[[ SOURCE DATA open ]]

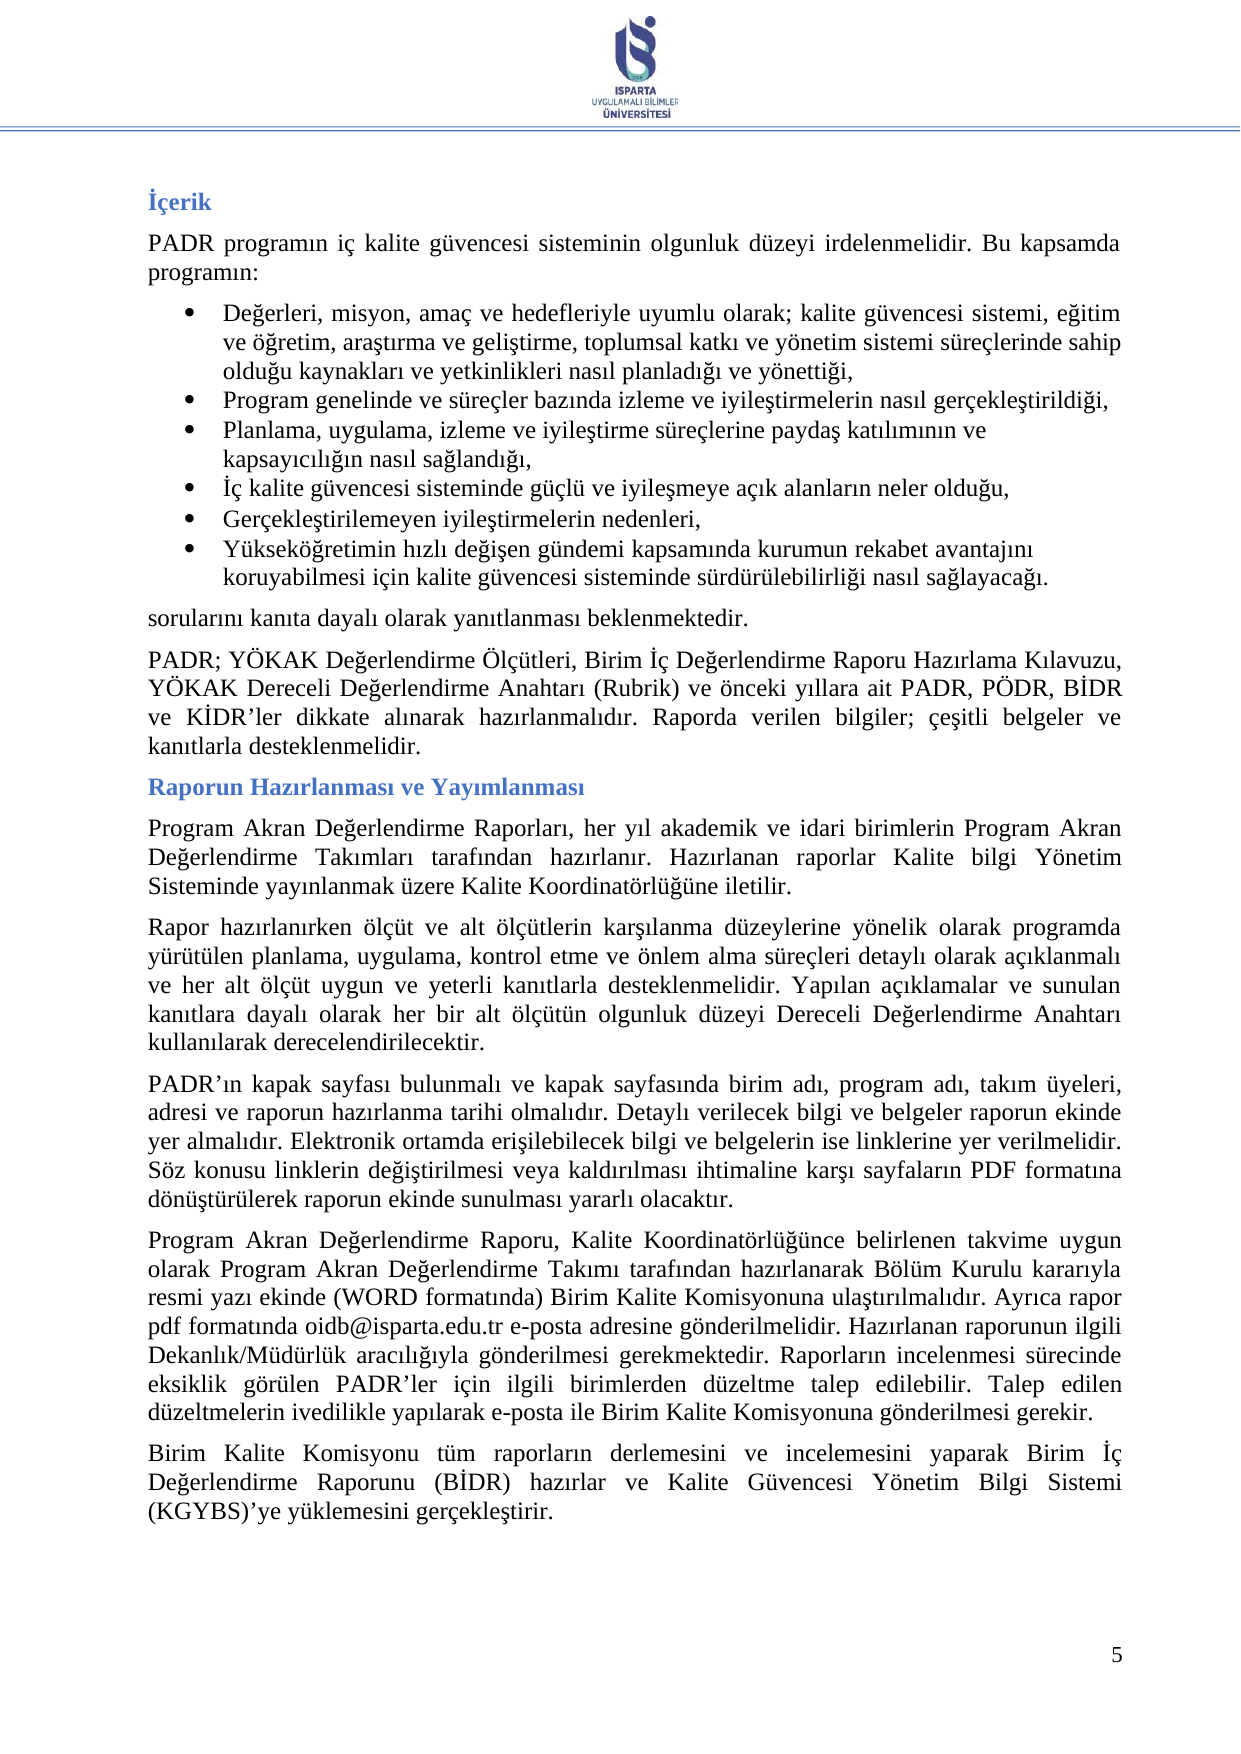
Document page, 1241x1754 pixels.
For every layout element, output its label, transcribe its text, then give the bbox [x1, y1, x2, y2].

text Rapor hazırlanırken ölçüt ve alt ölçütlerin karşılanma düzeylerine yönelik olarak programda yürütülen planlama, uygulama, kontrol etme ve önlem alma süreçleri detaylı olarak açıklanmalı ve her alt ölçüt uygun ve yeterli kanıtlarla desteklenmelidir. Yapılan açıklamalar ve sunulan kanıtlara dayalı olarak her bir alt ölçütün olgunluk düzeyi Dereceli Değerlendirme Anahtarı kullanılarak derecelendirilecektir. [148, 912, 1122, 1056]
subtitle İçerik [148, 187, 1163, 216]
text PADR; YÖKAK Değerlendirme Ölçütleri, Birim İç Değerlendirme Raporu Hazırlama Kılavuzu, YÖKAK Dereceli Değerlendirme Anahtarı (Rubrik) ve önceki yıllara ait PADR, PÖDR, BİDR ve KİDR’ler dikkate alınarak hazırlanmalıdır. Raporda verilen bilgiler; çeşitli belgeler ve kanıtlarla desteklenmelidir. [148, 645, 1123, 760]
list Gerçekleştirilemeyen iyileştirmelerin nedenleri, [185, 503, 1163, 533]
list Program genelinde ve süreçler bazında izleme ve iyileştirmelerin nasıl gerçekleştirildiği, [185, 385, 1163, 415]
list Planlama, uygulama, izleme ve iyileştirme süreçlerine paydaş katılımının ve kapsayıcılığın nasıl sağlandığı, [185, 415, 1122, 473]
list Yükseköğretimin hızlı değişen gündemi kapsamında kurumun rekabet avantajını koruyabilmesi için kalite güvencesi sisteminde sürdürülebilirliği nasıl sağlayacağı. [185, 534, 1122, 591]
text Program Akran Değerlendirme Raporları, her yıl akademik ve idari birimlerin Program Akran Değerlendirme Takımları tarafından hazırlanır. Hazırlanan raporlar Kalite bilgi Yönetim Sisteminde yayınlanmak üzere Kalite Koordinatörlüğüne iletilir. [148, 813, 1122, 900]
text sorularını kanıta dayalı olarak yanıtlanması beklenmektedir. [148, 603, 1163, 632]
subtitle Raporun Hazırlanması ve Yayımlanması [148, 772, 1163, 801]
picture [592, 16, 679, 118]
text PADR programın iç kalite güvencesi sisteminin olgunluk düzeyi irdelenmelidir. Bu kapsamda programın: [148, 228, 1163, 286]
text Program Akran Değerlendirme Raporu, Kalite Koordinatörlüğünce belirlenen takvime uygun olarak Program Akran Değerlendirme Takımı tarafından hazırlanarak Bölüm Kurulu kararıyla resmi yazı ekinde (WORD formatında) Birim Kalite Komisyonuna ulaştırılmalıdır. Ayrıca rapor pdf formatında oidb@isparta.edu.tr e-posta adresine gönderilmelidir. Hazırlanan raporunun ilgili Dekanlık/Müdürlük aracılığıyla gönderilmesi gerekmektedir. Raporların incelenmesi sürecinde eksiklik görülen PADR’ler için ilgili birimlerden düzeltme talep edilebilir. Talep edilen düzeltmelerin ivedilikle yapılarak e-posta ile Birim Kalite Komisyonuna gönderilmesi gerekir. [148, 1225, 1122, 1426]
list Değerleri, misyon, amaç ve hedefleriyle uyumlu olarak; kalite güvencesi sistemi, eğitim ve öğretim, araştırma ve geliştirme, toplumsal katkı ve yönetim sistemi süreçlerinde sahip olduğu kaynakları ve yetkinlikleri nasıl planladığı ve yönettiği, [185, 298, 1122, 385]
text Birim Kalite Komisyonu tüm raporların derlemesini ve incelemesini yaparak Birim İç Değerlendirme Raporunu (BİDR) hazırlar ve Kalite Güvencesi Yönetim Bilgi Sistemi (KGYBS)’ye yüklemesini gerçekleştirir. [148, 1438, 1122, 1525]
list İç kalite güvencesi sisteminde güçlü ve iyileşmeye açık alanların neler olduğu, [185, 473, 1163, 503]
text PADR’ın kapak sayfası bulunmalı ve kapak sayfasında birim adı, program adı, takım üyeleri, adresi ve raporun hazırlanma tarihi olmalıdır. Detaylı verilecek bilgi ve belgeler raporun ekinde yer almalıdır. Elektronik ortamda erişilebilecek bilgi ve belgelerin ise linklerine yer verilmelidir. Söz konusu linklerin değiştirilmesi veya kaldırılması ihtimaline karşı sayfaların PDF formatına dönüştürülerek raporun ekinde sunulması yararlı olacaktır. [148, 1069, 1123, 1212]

[[ SOURCE DATA closed ]]
[[ SOURCE DATA open ]]

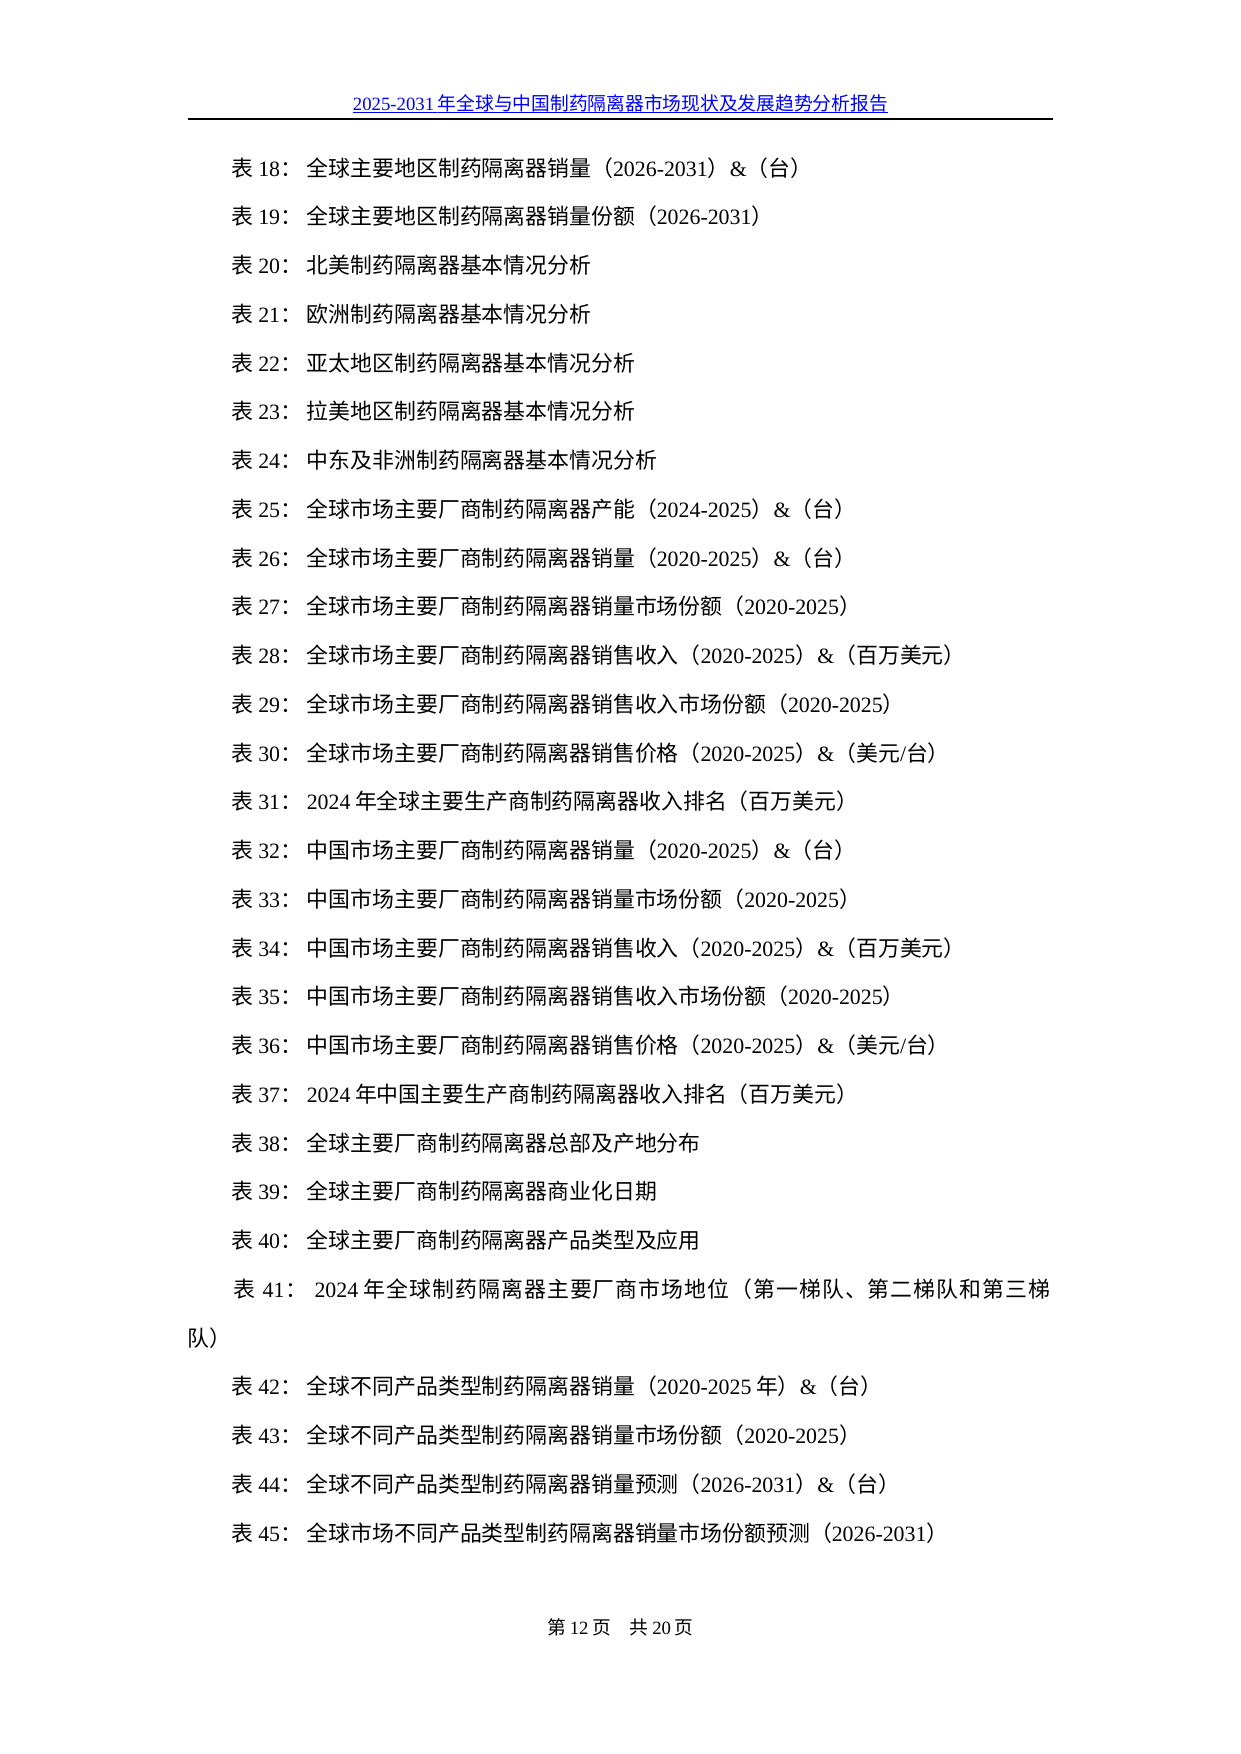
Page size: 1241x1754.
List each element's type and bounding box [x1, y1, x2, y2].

[[ SOURCE DATA closed ]]
[[ SOURCE DATA open ]]

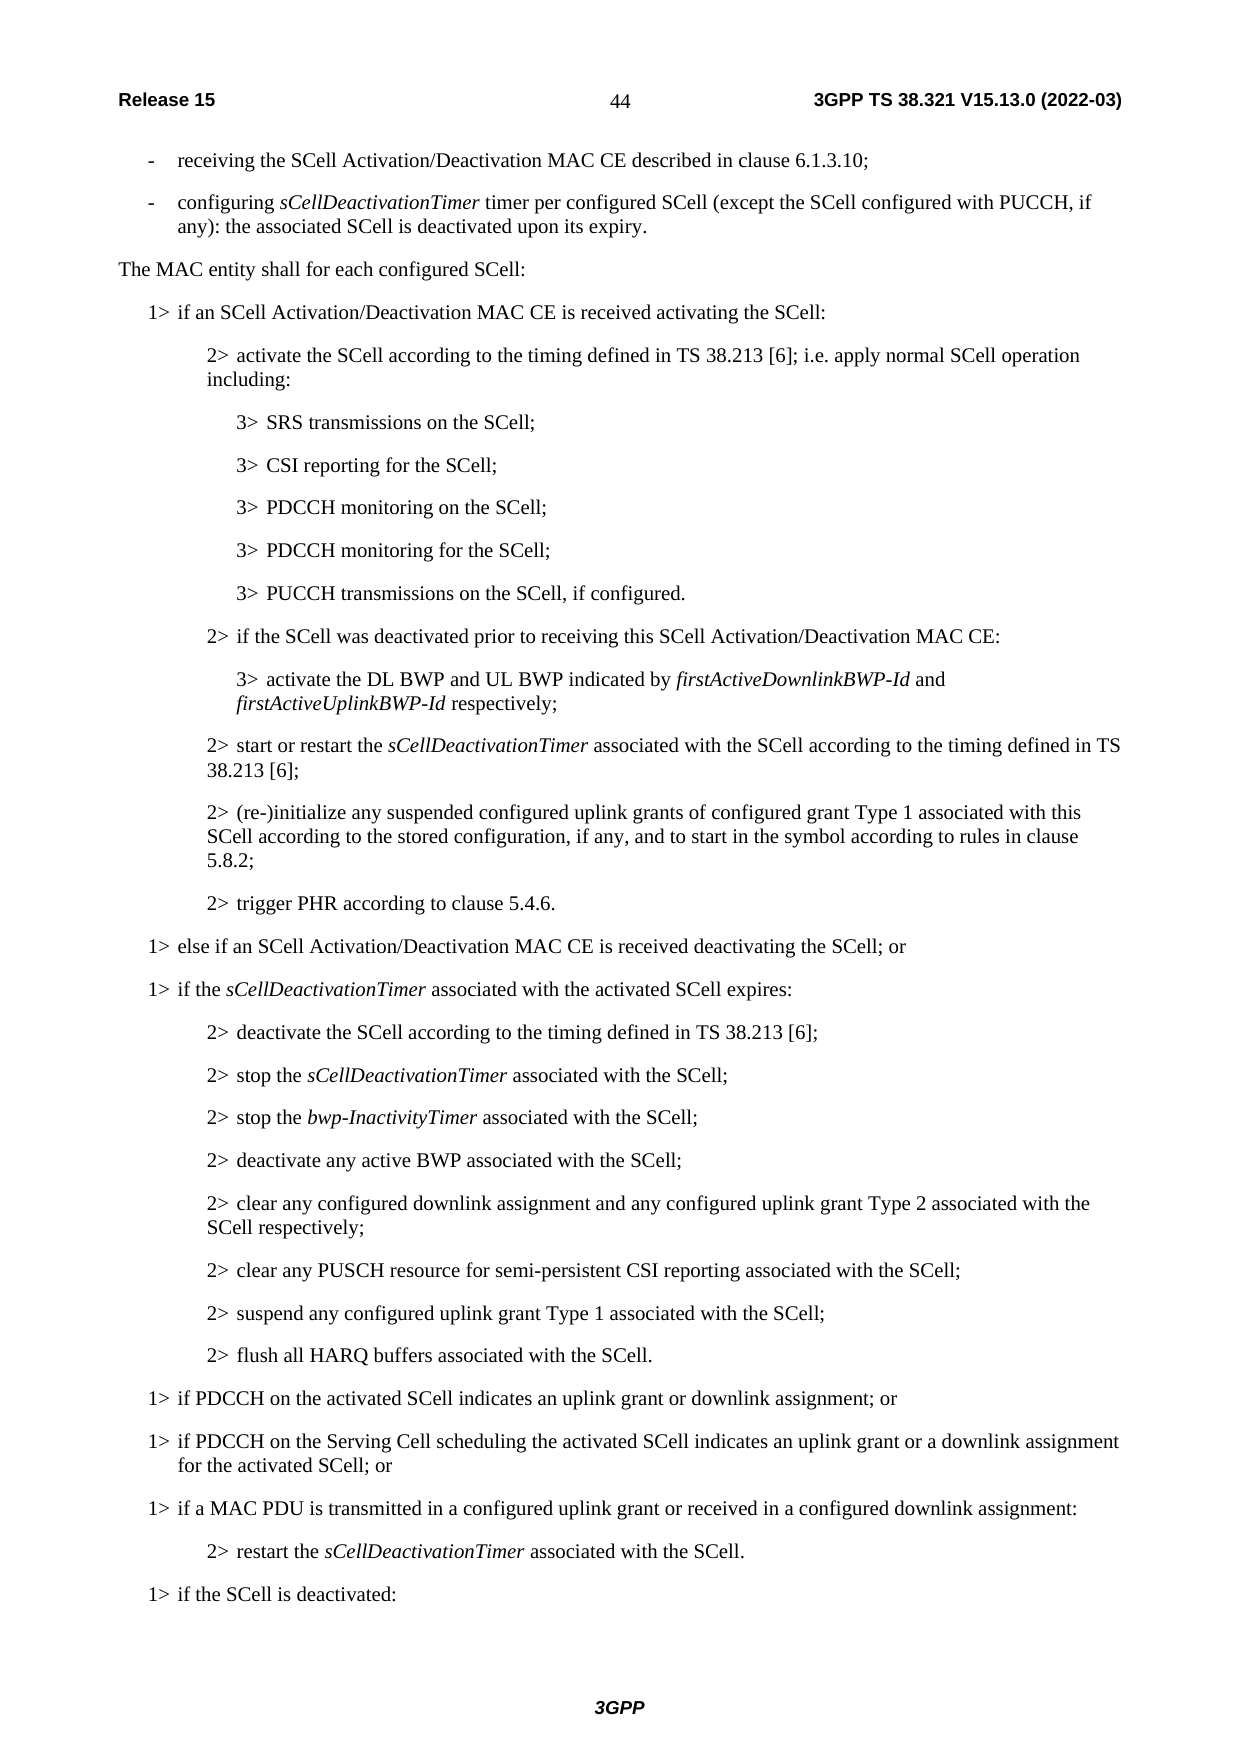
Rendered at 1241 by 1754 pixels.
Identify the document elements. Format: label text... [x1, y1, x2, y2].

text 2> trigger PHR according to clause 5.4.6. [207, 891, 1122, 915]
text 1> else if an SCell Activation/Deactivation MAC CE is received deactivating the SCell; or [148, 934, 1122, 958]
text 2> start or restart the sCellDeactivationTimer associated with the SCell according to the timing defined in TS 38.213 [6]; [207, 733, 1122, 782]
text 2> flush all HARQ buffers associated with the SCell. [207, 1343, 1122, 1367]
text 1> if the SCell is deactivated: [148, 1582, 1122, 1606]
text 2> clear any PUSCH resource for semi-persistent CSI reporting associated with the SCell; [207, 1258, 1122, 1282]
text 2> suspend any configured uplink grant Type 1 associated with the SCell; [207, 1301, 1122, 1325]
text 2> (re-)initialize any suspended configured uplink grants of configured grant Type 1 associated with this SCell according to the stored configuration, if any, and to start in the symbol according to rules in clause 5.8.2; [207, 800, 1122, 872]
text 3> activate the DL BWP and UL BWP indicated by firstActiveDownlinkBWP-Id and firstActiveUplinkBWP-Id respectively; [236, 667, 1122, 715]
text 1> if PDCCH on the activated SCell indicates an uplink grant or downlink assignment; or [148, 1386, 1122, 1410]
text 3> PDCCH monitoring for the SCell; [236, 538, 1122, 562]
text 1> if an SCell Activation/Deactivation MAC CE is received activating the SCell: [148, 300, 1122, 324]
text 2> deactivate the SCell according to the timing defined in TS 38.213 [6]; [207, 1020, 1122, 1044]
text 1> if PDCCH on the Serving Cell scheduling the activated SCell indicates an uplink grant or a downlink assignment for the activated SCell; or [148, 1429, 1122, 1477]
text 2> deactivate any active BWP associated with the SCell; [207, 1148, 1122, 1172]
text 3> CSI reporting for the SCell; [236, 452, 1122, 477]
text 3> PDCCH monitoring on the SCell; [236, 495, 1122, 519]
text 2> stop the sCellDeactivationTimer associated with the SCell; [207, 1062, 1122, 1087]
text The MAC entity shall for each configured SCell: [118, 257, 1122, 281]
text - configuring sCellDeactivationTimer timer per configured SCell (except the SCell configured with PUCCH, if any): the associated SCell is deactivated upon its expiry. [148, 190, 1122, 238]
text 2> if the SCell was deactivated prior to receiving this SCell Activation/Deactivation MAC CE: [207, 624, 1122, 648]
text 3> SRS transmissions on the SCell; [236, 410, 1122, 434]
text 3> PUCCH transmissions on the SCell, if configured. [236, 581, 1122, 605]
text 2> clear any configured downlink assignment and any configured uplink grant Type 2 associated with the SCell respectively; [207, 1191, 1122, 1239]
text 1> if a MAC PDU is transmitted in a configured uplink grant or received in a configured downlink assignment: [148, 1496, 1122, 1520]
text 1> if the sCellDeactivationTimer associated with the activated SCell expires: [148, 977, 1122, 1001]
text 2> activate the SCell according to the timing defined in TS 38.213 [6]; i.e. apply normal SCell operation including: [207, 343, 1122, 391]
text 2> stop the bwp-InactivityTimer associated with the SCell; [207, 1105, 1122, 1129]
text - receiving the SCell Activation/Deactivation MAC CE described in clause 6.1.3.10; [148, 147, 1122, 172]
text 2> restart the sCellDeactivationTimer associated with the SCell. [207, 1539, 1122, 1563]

[[ SOURCE DATA closed ]]

▶ YOUR ASSIGNMENT
Each line of the entries above that contains "pixels" must be copied into the answer.

▶ OUTPUT
Document page, 1241x1754 pixels.
Rendered at 1241 by 1754 pixels.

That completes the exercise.